Come noto, nell’ambito dei rapporti di vicinato, la pacifica convivenza non è affatto una circostanza scontata.
In tali contesti molteplici possono essere le condotte di disturbo perpetrate da un inquilino irrispettoso, comportamenti che, a seconda dei casi, possono determinare responsabilità di natura civile e/o penale.
Nella pronuncia qui in commento (Corte di Cassazione, sentenza del 20/10/2020 n. 22860), il giudice di legittimità ha affrontato il caso di un inquilino che aveva posto in essere a danno degli altri condomini una serie di comportamenti molesti (nella specie, ingiurie e imbrattamenti con vernice del portone di ingresso).
Alla luce di questi comportamenti, il proprietario dell’appartamento condotto dall’inquilino molesto, ricevute le lamentele degli altri condomini, si rivolgeva all’autorità giudiziaria chiedendo che fosse dichiarata la risoluzione del contratto di locazione stipulato con il conduttore e la convalida dello sfratto a questi intimato.

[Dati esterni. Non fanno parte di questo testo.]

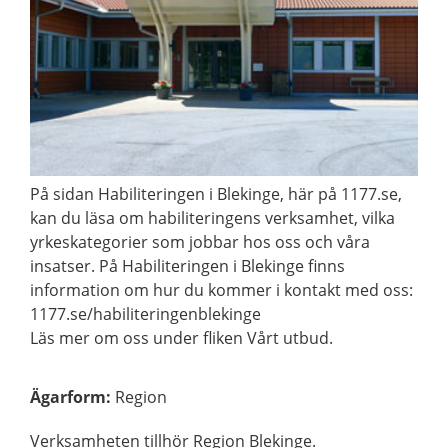
På sidan Habiliteringen i Blekinge, här på 1177.se,
kan du läsa om habiliteringens verksamhet, vilka
yrkeskategorier som jobbar hos oss och våra
insatser. På Habiliteringen i Blekinge finns
information om hur du kommer i kontakt med oss:
1177.se/habiliteringenblekinge
Läs mer om oss under fliken Vårt utbud.
Ägarform
:
Region
Verksamheten tillhör Region Blekinge.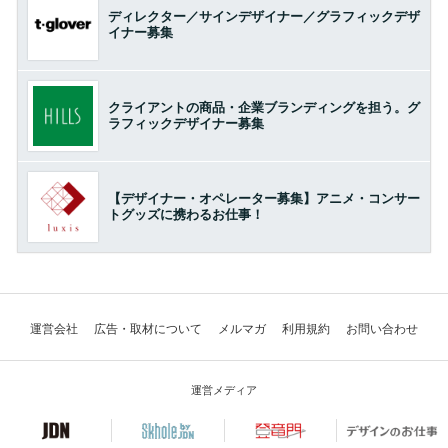
ディレクター／サインデザイナー／グラフィックデザ
イナー募集
クライアントの商品・企業ブランディングを担う。グ
ラフィックデザイナー募集
【デザイナー・オペレーター募集】アニメ・コンサー
トグッズに携わるお仕事！
運営会社
広告・取材について
メルマガ
利用規約
お問い合わせ
運営メディア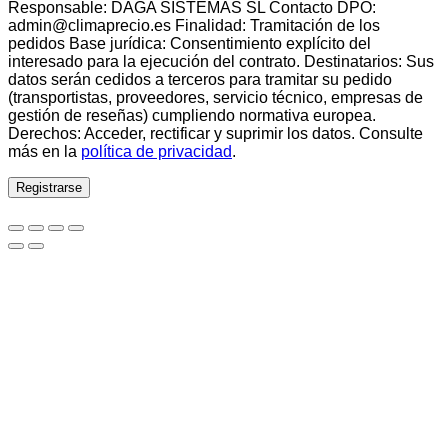
Responsable: DAGA SISTEMAS SL Contacto DPO:
admin@climaprecio.es Finalidad: Tramitación de los
pedidos Base jurídica: Consentimiento explícito del
interesado para la ejecución del contrato. Destinatarios: Sus
datos serán cedidos a terceros para tramitar su pedido
(transportistas, proveedores, servicio técnico, empresas de
gestión de reseñas) cumpliendo normativa europea.
Derechos: Acceder, rectificar y suprimir los datos. Consulte
más en la
política de privacidad
.
Registrarse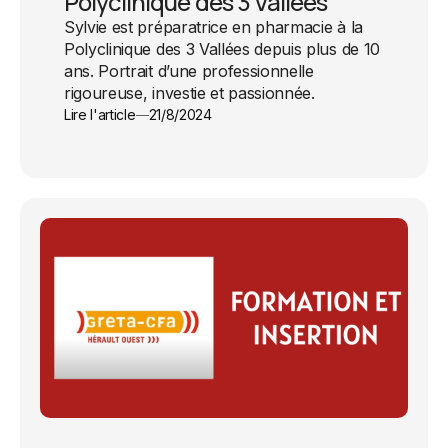
Polyclinique des 3 Vallées
Sylvie est préparatrice en pharmacie à la
Polyclinique des 3 Vallées depuis plus de 10
ans. Portrait d’une professionnelle
rigoureuse, investie et passionnée.
Lire l'article
21/8/2024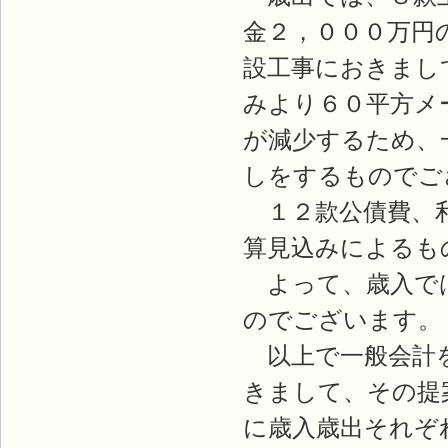
金２，０００万円
設工事におきまし
みより６０平方メ
が減少するため、
しをするものでご
１２款公債費、利
算見込みによるも
よって、歳入では
のでございます。
以上で一般会計を
きまして、その提
に歳入歳出それぞ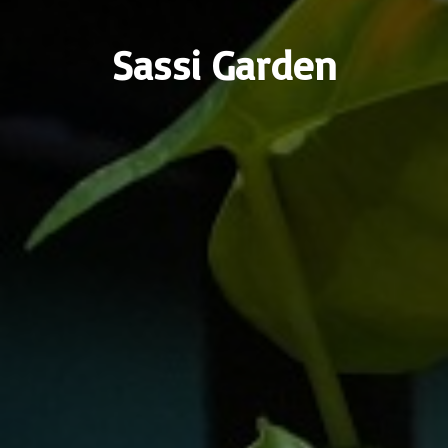
Sassi Garden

Sia in primo grado che in appello i giudici accoglievano le domande formulate dal proprietario, ravvisando in capo al conduttore un inadempimento contrattuale e condannando quest’ultimo a rilasciare l’immobile.
In virtù di tali pronunce, il conduttore proponeva allora ricorso per Cassazione.

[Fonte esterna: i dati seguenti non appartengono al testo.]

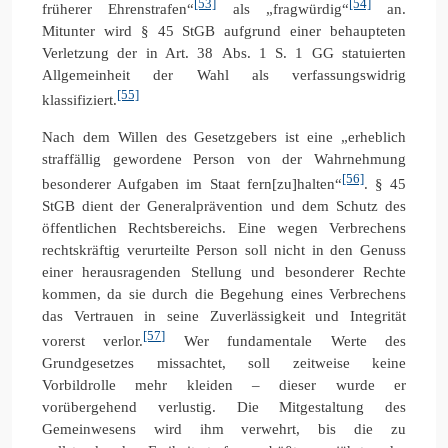
[53]
[54]
früherer Ehrenstrafen“
als „fragwürdig“
an.
Mitunter wird § 45 StGB aufgrund einer behaupteten
Verletzung der in Art. 38 Abs. 1 S. 1 GG statuierten
Allgemeinheit der Wahl als verfassungswidrig
[55]
klassifiziert.
Nach dem Willen des Gesetzgebers ist eine „erheblich
straffällig gewordene Person von der Wahrnehmung
[56]
besonderer Aufgaben im Staat fern[zu]halten“
. § 45
StGB dient der Generalprävention und dem Schutz des
öffentlichen Rechtsbereichs. Eine wegen Verbrechens
rechtskräftig verurteilte Person soll nicht in den Genuss
einer herausragenden Stellung und besonderer Rechte
kommen, da sie durch die Begehung eines Verbrechens
das Vertrauen in seine Zuverlässigkeit und Integrität
[57]
vorerst verlor.
Wer fundamentale Werte des
Grundgesetzes missachtet, soll zeitweise keine
Vorbildrolle mehr kleiden – dieser wurde er
vorübergehend verlustig. Die Mitgestaltung des
Gemeinwesens wird ihm verwehrt, bis die zu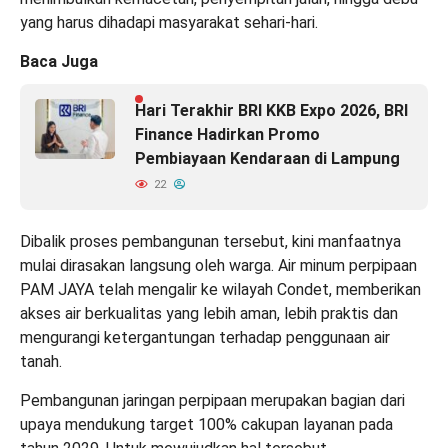
yang harus dihadapi masyarakat sehari-hari.
Baca Juga
Hari Terakhir BRI KKB Expo 2026, BRI
Finance Hadirkan Promo
Pembiayaan Kendaraan di Lampung
22
Dibalik proses pembangunan tersebut, kini manfaatnya
mulai dirasakan langsung oleh warga. Air minum perpipaan
PAM JAYA telah mengalir ke wilayah Condet, memberikan
akses air berkualitas yang lebih aman, lebih praktis dan
mengurangi ketergantungan terhadap penggunaan air
tanah.
Pembangunan jaringan perpipaan merupakan bagian dari
upaya mendukung target 100% cakupan layanan pada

Ebbene, con il provvedimento qui in commento anche i giudici di legittimità, investiti della questione, hanno confermato le pronunce dei giudici di primo e di secondo grado suffragandone nella sostanza le motivazioni.
Infatti, secondo la Suprema Corte, tra le obbligazioni che il conduttore deve adempiere nell’esecuzione del contratto ricorre anche prevista all’art. 1587 del Codice Civile, ovvero quella di servirsi dell’immobile con la «diligenza del buon padre di famiglia».

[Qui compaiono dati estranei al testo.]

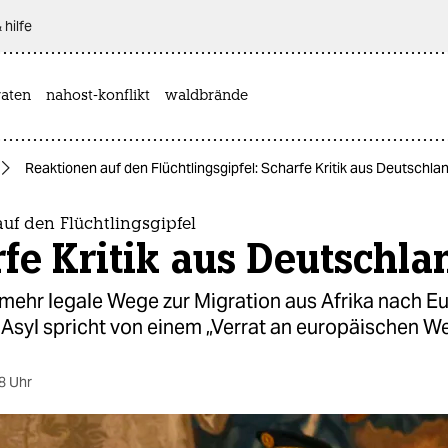
 hilfe
aten
nahost-konflikt
waldbrände
Reaktionen auf den Flüchtlingsgipfel: Scharfe Kritik aus Deutschla
uf den Flüchtlingsgipfel
fe Kritik aus Deutschla
 mehr legale Wege zur Migration aus Afrika nach E
 Asyl spricht von einem „Verrat an europäischen We
8 Uhr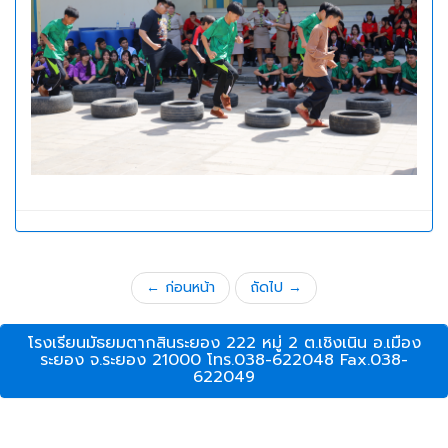
← ก่อนหน้า
ถัดไป →
โรงเรียนมัธยมตากสินระยอง 222 หมู่ 2 ต.เชิงเนิน อ.เมือง
ระยอง จ.ระยอง 21000 โทร.038-622048 Fax.038-
622049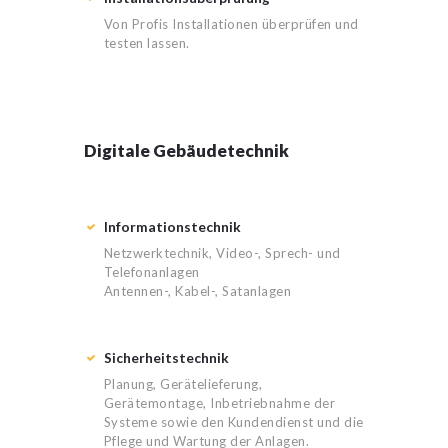
Von Profis Installationen überprüfen und
testen lassen.
Digitale Gebäudetechnik
Informationstechnik
Netzwerktechnik, Video-, Sprech- und
Telefonanlagen
Antennen-, Kabel-, Satanlagen
Sicherheitstechnik
Planung, Gerätelieferung,
Gerätemontage, Inbetriebnahme der
Systeme sowie den Kundendienst und die
Pflege und Wartung der Anlagen.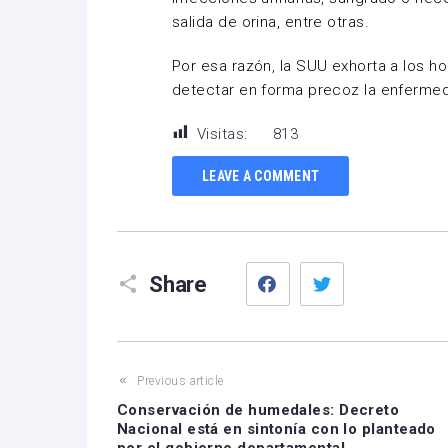
salida de orina, entre otras.
Por esa razón, la SUU exhorta a los h
detectar en forma precoz la enferme
Visitas:
813
LEAVE A COMMENT
Facebook
Twitter
Share
Previous article
Conservación de humedales: Decreto
Nacional está en sintonía con lo planteado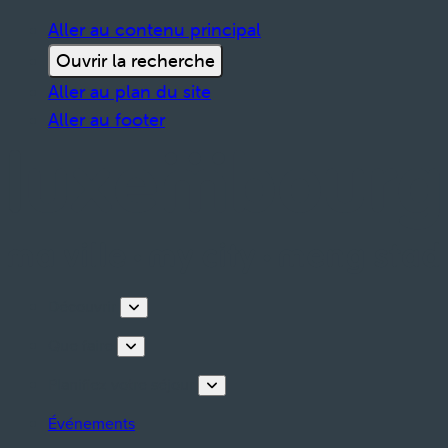
Aller au contenu principal
Ouvrir la recherche
Aller au plan du site
Aller au footer
Découvrir
Que faire
Planifiez votre séjour
Événements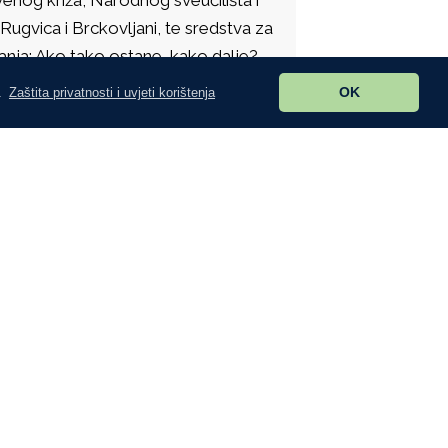
ugvica i Brckovljani, te sredstva za
tanja: Ako tako ostane, kako dalje?
OK
.
Zaštita privatnosti i uvjeti korištenja
i svoje prihode, primjerice
ada spominjemo javnu rasvjetu moram
i oko 600 tisuća kuna. Vlada je
ene struje, a Sabor je tu odluku
uka da se dospjela dugovanja prebace
i mi, nije imao u proračunu
8. godine kada smo morali podmiriti
u struje javne rasvjete koju smo u
svjetu nisu imali Prikraj, Kusanovec,
tu imaju sva mjesta. Groblja su bila
mo 30 posto ulica, a asfalt 20 posto.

La violazione di questa norma, realizzatasi nella vicenda esaminata attraverso il compimento degli atti di molestia descritti, a parere della Corte, è quindi da qualificare come abuso della cosa locata e, pertanto, inadempimento idoneo a provocare la risoluzione del contratto di locazione stipulato.
In definitiva, secondo la Corte di Cassazione, la tutela approntata dal locatore avverso le intemperanze e molestie arrecate allo stabile dal proprio conduttore è da ritenere del tutto legittima e la stessa potrà essere attivata anche nel caso in cui si realizzi un solo episodio di molestia particolarmente significativo.
Anche in virtù di questa pronuncia, si ravvisa pertanto l’opportunità di inserire nei contratti di locazione da stipulare apposite clausole che consentano al locatore di approntare una tutela a priori, specificando, per esempio, come le eventuali molestie e liti con gli altri proprietari dello stabile possano costituire, ove provate, causa immediata di risoluzione del contratto e legittimare quindi lo sfratto dall’immobile.